Notable changes that the Senate proposes include:
- Reducing the limit for allowable health care provider taxes from 6% to 3.5% by 2031, for Medicaid expansion states. This cut would affect the majority of states; as noted by KFF, 38 states had some provider tax over 5.5% in 2024, and this group includes both red and blue Expansion states. Notably, the bill does not seek to repeal New York’s exception to these rules for the HCRA tax system, which may continue so long as HCRA does not change and the enabling federal statute is in place. This change will therefore have a limited effect on New York specifically.
- Phasing down all state-directed payment rates to 100% of Medicare. The House version of the bill allowed existing state-directed payments to be grandfathered in at their current (gross) value. This Senate version would phase down those payments “by 10 percentage points each year” until it reaches 100% of Medicare for Expansion states, or 110% of Medicare for non-Expansion states. In New York, this could be an additional cut each year of about $300 million.

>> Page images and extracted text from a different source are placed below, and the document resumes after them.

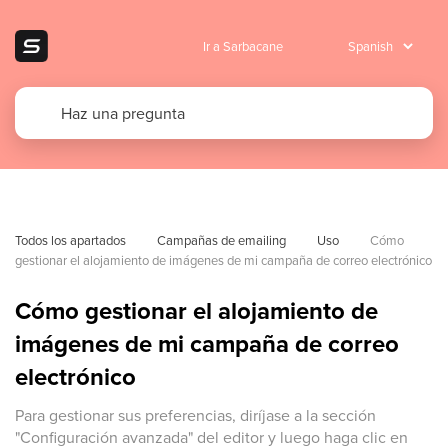
Ir a Sarbacane
Todos los apartados
Campañas de emailing
Uso
Cómo 
gestionar el alojamiento de imágenes de mi campaña de correo electrónico
Cómo gestionar el alojamiento de
imágenes de mi campaña de correo
electrónico
Para gestionar sus preferencias, diríjase a la sección
"Configuración avanzada" del editor y luego haga clic en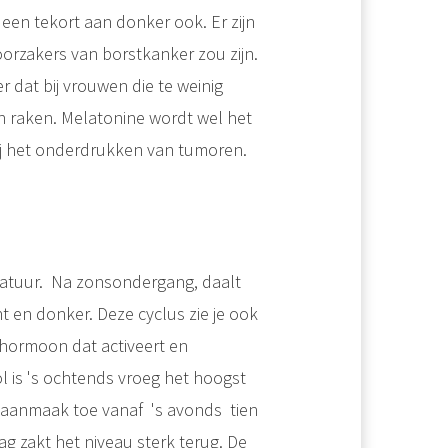
en tekort aan donker ook. Er zijn
orzakers van borstkanker zou zijn.
dat bij vrouwen die te weinig
n raken. Melatonine wordt wel het
ij het onderdrukken van tumoren.
ratuur. Na zonsondergang, daalt
t en donker. Deze cyclus zie je ook
 hormoon dat activeert en
l is 's ochtends vroeg het hoogst
e aanmaak toe vanaf 's avonds tien
g zakt het niveau sterk terug. De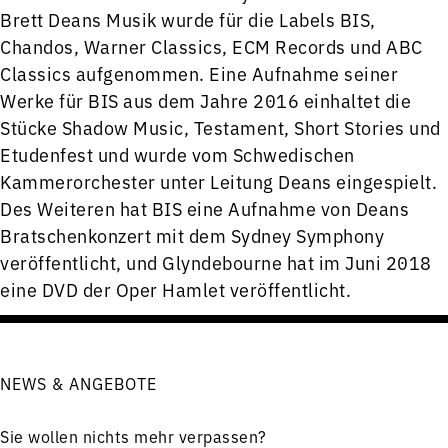
Brett Deans Musik wurde für die Labels BIS,
Chandos, Warner Classics, ECM Records und ABC
Classics aufgenommen. Eine Aufnahme seiner
Werke für BIS aus dem Jahre 2016 einhaltet die
Stücke Shadow Music, Testament, Short Stories und
Etudenfest und wurde vom Schwedischen
Kammerorchester unter Leitung Deans eingespielt.
Des Weiteren hat BIS eine Aufnahme von Deans
Bratschenkonzert mit dem Sydney Symphony
veröffentlicht, und Glyndebourne hat im Juni 2018
eine DVD der Oper Hamlet veröffentlicht.
NEWS & ANGEBOTE
Sie wollen nichts mehr verpassen?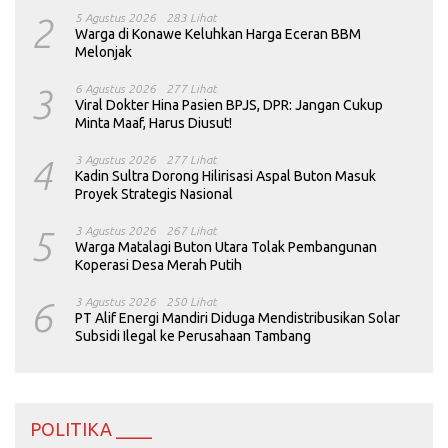
2
5 Agustus 2026
283 Lihat
Warga di Konawe Keluhkan Harga Eceran BBM
Melonjak
3
6 Agustus 2026
277 Lihat
Viral Dokter Hina Pasien BPJS, DPR: Jangan Cukup
Minta Maaf, Harus Diusut!
4
3 Agustus 2026
277 Lihat
Kadin Sultra Dorong Hilirisasi Aspal Buton Masuk
Proyek Strategis Nasional
5
3 Agustus 2026
267 Lihat
Warga Matalagi Buton Utara Tolak Pembangunan
Koperasi Desa Merah Putih
6
3 Agustus 2026
250 Lihat
PT Alif Energi Mandiri Diduga Mendistribusikan Solar
Subsidi Ilegal ke Perusahaan Tambang
POLITIKA ____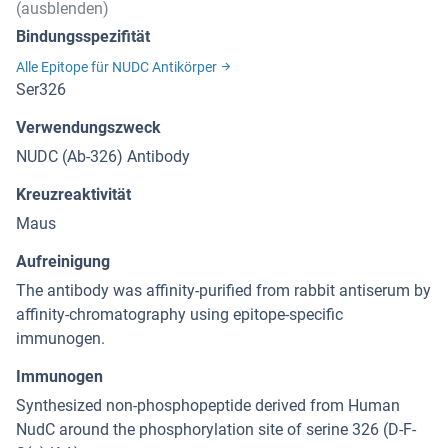
(ausblenden)
Bindungsspezifität
Alle Epitope für NUDC Antikörper
Ser326
Verwendungszweck
NUDC (Ab-326) Antibody
Kreuzreaktivität
Maus
Aufreinigung
The antibody was affinity-purified from rabbit antiserum by
affinity-chromatography using epitope-specific
immunogen.
Immunogen
Synthesized non-phosphopeptide derived from Human
NudC around the phosphorylation site of serine 326 (D-F-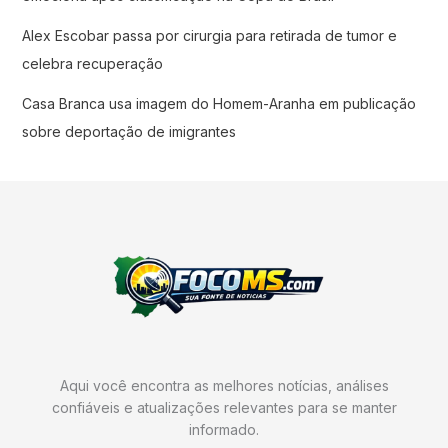
Alex Escobar passa por cirurgia para retirada de tumor e
celebra recuperação
Casa Branca usa imagem do Homem-Aranha em publicação
sobre deportação de imigrantes
Aqui você encontra as melhores notícias, análises
confiáveis e atualizações relevantes para se manter
informado.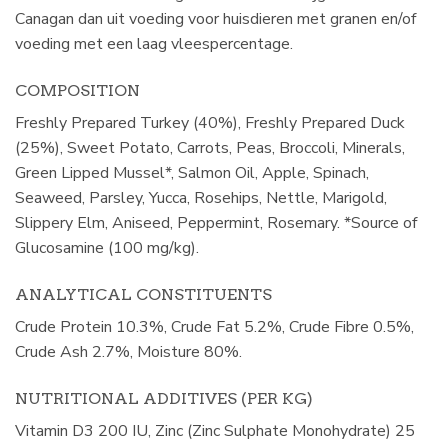
Canagan dan uit voeding voor huisdieren met granen en/of
voeding met een laag vleespercentage.
COMPOSITION
Freshly Prepared Turkey (40%), Freshly Prepared Duck
(25%), Sweet Potato, Carrots, Peas, Broccoli, Minerals,
Green Lipped Mussel*, Salmon Oil, Apple, Spinach,
Seaweed, Parsley, Yucca, Rosehips, Nettle, Marigold,
Slippery Elm, Aniseed, Peppermint, Rosemary. *Source of
Glucosamine (100 mg/kg).
ANALYTICAL CONSTITUENTS
Crude Protein 10.3%, Crude Fat 5.2%, Crude Fibre 0.5%,
Crude Ash 2.7%, Moisture 80%.
NUTRITIONAL ADDITIVES (PER KG)
Vitamin D3 200 IU, Zinc (Zinc Sulphate Monohydrate) 25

- Removing Medicare physician fee schedule provisions. The House bill would have provided an approximately 1.7% increase to Medicare physician rates next year, but the Senate bill contains essentially no Medicare provisions.
- Removing ICHRA expansion provisions. The Senate bill does not contain the House’s language to incentivize greater participation in ICHRAs.
- Removing the increase to the State and Local Tax (SALT) deductionnegotiated by the House. This is likely to provoke a confrontation with the House’s “SALT Caucus”, a group of representatives who have claimed that increasing the allowable SALT deduction to $40,000 is a red line for them.
A draft summary table of the legislation’s proposed provisions is available here. Please remember that these changed provisions are not final and will likely continue to change as negotiations continue.